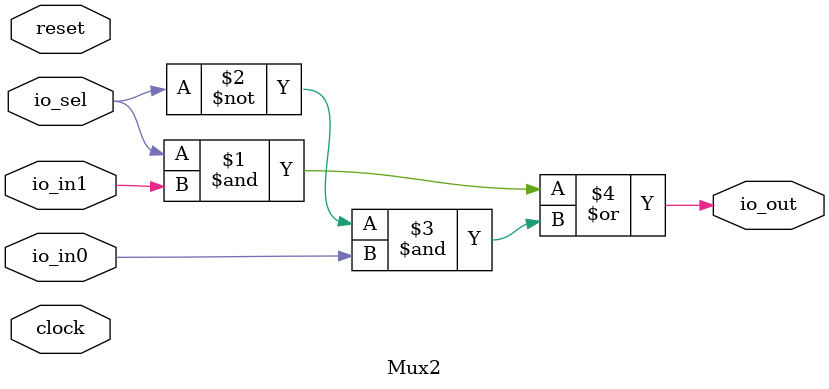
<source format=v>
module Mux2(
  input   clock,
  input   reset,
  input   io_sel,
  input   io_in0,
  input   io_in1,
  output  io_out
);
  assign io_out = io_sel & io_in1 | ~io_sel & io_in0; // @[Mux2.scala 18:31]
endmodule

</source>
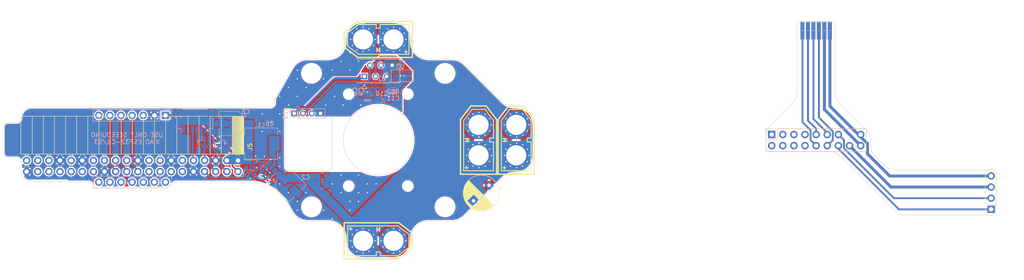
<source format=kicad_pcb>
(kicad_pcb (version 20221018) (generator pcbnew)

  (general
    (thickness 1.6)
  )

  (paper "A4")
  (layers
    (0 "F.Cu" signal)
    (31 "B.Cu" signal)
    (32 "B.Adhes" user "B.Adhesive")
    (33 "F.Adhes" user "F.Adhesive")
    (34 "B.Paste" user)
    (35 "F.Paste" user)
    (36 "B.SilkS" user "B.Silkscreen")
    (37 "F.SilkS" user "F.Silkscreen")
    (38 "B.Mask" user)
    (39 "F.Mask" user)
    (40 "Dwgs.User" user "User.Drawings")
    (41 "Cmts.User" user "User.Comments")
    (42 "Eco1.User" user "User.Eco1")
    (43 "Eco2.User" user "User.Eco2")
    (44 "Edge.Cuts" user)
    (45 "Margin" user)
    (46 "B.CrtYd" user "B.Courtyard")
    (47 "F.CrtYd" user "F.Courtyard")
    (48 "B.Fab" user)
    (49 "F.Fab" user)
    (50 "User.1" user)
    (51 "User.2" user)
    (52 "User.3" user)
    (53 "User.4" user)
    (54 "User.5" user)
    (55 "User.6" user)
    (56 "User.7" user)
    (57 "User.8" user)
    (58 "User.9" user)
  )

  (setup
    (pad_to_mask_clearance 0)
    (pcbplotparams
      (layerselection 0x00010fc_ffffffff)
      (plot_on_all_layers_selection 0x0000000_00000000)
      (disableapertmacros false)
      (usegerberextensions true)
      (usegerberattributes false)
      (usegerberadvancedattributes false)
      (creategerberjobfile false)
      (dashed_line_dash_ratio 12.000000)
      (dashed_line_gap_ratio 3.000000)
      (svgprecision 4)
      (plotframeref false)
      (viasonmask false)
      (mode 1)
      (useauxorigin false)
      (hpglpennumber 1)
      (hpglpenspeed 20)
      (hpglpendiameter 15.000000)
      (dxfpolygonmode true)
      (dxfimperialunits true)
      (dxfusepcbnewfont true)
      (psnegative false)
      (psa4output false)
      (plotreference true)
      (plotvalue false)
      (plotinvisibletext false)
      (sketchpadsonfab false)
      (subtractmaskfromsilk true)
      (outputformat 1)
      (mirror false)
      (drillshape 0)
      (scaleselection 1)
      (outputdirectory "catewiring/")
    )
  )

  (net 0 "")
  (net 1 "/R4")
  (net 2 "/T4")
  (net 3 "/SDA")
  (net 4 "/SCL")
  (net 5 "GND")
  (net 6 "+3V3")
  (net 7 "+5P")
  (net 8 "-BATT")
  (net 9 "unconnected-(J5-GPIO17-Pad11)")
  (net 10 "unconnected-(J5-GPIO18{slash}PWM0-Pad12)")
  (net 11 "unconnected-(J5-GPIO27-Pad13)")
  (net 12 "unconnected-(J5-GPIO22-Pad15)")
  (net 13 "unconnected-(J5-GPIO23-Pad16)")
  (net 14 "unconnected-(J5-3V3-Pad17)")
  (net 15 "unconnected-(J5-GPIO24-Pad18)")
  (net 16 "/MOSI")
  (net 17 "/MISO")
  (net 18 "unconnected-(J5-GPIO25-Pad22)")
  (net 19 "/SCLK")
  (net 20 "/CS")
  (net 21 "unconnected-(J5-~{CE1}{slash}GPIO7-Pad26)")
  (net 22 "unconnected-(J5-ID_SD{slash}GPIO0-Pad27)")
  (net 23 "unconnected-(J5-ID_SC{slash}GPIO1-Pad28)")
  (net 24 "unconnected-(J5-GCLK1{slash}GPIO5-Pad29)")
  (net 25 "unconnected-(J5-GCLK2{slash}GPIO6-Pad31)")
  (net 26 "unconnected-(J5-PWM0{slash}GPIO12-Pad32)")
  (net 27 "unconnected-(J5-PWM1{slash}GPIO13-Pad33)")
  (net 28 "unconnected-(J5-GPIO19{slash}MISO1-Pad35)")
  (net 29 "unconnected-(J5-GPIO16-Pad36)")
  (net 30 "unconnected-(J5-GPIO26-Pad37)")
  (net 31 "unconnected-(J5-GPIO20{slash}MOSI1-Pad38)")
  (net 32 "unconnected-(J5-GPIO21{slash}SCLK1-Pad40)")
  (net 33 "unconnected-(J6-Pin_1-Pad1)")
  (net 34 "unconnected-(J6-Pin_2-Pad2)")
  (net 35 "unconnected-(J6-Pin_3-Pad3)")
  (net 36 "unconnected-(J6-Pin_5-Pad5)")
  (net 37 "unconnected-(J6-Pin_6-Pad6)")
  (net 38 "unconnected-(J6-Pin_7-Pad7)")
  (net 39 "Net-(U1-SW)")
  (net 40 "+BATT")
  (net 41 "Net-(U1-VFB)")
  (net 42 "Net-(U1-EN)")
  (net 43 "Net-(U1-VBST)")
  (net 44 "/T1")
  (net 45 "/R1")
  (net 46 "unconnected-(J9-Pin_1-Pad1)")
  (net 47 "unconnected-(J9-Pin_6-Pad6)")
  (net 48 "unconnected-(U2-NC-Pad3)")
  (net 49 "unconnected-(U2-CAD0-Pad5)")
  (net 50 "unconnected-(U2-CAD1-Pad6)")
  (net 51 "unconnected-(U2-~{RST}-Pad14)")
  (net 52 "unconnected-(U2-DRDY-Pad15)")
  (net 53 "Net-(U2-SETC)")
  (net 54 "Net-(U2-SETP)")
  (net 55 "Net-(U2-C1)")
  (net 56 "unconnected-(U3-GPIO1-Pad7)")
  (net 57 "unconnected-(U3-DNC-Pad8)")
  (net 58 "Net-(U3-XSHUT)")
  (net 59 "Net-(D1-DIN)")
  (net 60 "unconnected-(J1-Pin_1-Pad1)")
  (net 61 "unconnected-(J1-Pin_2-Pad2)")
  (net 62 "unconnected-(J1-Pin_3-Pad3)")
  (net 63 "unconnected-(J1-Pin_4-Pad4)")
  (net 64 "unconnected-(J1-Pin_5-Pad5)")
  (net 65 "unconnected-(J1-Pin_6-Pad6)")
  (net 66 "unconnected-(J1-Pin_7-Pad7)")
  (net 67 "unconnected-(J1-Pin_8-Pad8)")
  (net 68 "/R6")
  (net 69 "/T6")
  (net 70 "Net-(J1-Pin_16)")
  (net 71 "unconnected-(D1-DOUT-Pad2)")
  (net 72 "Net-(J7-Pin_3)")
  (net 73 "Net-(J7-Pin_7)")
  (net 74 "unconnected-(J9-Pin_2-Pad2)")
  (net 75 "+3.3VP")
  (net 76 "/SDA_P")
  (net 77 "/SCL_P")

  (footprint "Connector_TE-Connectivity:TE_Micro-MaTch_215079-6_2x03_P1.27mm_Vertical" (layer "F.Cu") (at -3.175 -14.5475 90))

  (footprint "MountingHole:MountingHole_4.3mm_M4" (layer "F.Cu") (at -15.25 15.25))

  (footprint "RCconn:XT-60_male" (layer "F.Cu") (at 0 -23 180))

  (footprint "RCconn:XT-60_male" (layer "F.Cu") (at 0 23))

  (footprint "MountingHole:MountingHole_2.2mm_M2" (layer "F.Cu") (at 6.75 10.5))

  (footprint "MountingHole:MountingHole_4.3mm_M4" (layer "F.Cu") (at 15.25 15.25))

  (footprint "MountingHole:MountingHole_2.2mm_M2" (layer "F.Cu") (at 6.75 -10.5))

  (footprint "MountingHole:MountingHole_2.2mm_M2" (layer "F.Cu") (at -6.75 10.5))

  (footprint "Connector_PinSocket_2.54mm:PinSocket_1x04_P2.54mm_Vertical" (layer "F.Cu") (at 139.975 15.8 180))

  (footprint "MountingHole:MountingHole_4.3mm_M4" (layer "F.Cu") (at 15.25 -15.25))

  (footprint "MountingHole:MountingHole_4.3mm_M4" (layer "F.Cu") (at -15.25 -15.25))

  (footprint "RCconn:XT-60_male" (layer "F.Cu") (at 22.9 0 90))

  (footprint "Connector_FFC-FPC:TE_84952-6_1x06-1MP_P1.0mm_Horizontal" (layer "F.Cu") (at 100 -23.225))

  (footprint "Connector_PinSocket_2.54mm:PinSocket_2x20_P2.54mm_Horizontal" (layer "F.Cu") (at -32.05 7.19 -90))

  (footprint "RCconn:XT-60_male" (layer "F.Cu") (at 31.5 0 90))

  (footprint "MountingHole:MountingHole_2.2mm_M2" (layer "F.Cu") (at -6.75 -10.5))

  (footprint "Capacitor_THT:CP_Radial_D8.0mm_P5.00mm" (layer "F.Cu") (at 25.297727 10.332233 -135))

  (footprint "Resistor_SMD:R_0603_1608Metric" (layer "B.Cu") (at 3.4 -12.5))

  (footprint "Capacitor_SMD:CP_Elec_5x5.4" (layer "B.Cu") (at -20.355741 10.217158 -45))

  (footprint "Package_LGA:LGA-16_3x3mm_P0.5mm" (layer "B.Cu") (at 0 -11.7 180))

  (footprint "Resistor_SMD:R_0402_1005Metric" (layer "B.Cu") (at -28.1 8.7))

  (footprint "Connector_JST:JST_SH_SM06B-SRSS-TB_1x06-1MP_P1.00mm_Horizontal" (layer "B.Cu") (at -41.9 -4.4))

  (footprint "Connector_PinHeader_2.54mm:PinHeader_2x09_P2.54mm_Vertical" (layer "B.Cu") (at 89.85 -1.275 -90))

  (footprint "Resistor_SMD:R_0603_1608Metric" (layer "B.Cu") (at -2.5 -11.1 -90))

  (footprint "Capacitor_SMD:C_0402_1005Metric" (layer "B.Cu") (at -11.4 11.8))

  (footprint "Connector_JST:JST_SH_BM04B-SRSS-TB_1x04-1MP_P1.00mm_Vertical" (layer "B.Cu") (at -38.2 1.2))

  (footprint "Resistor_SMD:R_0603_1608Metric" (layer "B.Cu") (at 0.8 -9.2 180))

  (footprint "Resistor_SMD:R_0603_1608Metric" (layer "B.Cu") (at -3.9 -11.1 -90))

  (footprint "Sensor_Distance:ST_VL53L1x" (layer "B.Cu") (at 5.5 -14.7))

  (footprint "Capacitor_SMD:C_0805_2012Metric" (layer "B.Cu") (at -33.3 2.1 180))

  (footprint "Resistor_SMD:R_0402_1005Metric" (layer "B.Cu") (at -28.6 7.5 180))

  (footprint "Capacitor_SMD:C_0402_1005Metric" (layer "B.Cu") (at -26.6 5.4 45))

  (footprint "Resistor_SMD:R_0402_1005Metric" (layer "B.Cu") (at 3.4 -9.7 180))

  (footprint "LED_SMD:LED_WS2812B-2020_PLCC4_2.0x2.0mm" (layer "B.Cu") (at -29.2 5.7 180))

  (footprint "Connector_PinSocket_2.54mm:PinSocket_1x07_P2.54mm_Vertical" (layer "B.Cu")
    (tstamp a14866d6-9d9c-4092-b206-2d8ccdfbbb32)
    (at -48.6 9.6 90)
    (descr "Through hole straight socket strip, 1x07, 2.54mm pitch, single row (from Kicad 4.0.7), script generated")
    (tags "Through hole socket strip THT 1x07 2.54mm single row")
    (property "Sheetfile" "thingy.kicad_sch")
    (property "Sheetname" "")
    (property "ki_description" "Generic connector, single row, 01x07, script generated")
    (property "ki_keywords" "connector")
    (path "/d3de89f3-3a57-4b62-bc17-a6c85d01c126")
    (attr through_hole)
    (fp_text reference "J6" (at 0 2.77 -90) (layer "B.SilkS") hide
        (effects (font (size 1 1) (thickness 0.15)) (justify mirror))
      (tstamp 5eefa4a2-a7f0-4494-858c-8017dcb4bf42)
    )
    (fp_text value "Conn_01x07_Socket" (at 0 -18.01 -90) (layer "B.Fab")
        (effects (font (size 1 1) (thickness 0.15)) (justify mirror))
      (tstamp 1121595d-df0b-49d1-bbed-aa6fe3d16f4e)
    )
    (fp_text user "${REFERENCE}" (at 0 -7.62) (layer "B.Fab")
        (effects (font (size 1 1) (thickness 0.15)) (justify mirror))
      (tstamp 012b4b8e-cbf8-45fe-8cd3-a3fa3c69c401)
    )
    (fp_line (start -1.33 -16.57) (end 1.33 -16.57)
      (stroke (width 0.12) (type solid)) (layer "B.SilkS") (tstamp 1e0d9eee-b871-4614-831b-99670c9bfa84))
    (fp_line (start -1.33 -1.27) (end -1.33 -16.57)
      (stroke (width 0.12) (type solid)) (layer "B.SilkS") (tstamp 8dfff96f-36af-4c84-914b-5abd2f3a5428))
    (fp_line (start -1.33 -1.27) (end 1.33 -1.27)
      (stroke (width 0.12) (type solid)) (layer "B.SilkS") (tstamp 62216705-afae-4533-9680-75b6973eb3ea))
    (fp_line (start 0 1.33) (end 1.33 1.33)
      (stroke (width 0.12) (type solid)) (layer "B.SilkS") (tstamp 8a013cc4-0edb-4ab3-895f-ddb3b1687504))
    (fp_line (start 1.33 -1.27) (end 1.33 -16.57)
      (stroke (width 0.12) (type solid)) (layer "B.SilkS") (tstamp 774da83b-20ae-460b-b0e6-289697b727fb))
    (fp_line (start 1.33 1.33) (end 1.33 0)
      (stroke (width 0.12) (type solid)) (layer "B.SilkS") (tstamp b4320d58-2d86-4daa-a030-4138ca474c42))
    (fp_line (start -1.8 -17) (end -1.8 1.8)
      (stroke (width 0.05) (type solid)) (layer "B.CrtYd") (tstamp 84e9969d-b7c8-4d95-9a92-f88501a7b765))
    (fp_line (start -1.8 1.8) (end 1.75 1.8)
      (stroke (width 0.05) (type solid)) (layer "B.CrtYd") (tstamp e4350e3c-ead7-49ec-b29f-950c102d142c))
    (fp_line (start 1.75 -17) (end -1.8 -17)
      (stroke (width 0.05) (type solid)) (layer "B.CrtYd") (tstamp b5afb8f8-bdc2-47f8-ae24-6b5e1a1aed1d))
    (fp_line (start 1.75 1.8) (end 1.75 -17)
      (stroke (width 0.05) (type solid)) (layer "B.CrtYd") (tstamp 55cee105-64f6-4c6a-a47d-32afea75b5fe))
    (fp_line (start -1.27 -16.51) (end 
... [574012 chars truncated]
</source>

════════════════════

**TASK GOAL:** Write out exactly the opening lines of the data, stopping after the line that holds "(plot_on_all_layers_selection 0x0000000_00000000)". Exclude pictures.

**RESULT FOR THIS TASK:**
<source format=v>
module Mux2(
  input   clock,
  input   reset,
  input   io_sel,
  input   io_in0,
  input   io_in1,
  output  io_out
);
  assign io_out = io_sel & io_in1 | ~io_sel & io_in0; // @[Mux2.scala 18:31]
endmodule

</source>
<source format=kicad_pcb>
(kicad_pcb (version 20221018) (generator pcbnew)

  (general
    (thickness 1.6)
  )

  (paper "A4")
  (layers
    (0 "F.Cu" signal)
    (31 "B.Cu" signal)
    (32 "B.Adhes" user "B.Adhesive")
    (33 "F.Adhes" user "F.Adhesive")
    (34 "B.Paste" user)
    (35 "F.Paste" user)
    (36 "B.SilkS" user "B.Silkscreen")
    (37 "F.SilkS" user "F.Silkscreen")
    (38 "B.Mask" user)
    (39 "F.Mask" user)
    (40 "Dwgs.User" user "User.Drawings")
    (41 "Cmts.User" user "User.Comments")
    (42 "Eco1.User" user "User.Eco1")
    (43 "Eco2.User" user "User.Eco2")
    (44 "Edge.Cuts" user)
    (45 "Margin" user)
    (46 "B.CrtYd" user "B.Courtyard")
    (47 "F.CrtYd" user "F.Courtyard")
    (48 "B.Fab" user)
    (49 "F.Fab" user)
    (50 "User.1" user)
    (51 "User.2" user)
    (52 "User.3" user)
    (53 "User.4" user)
    (54 "User.5" user)
    (55 "User.6" user)
    (56 "User.7" user)
    (57 "User.8" user)
    (58 "User.9" user)
  )

  (setup
    (pad_to_mask_clearance 0)
    (pcbplotparams
      (layerselection 0x00010fc_ffffffff)
      (plot_on_all_layers_selection 0x0000000_00000000)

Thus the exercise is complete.